To do -
Filter the listing below down to the lines that contain the string "True", and copy each of those lines unchanged.

___

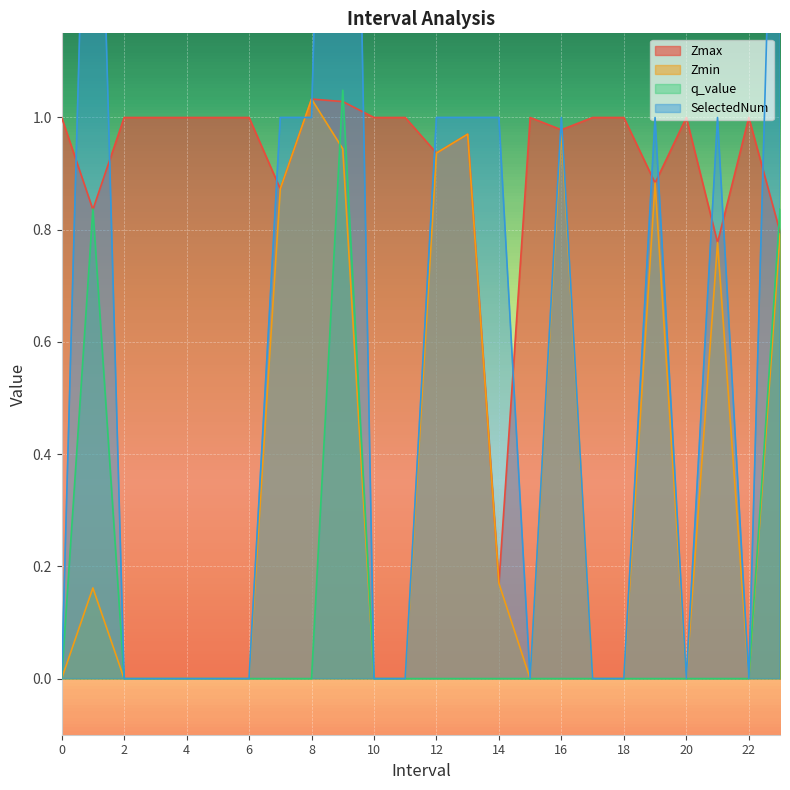

What is the sum of all Zmin values?

8.5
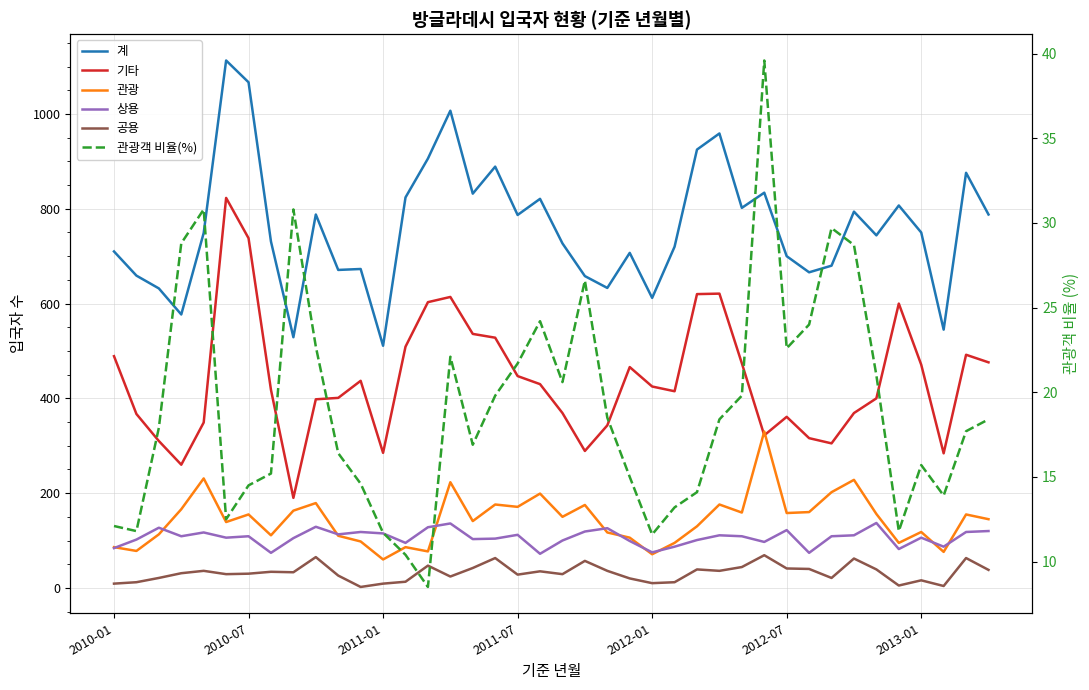

The value of 기타 at 2012-07 is 361.0. True or false?

True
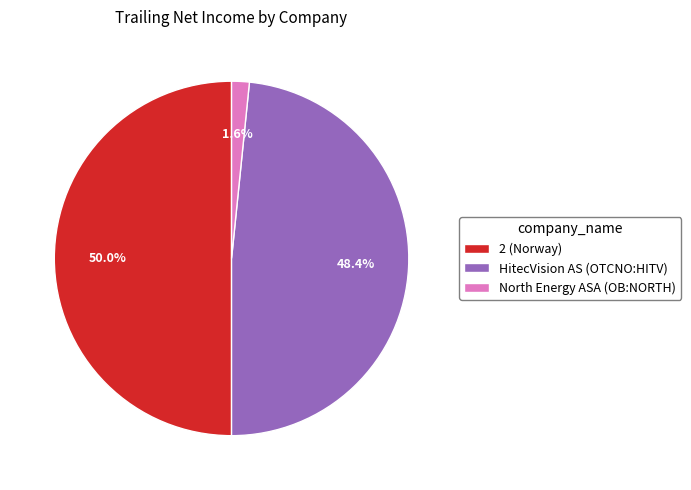

Which slice is the smallest?

North Energy ASA (OB:NORTH)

___

Result of this exercise -
The value of 기타 at 2012-07 is 361.0. True or false?
True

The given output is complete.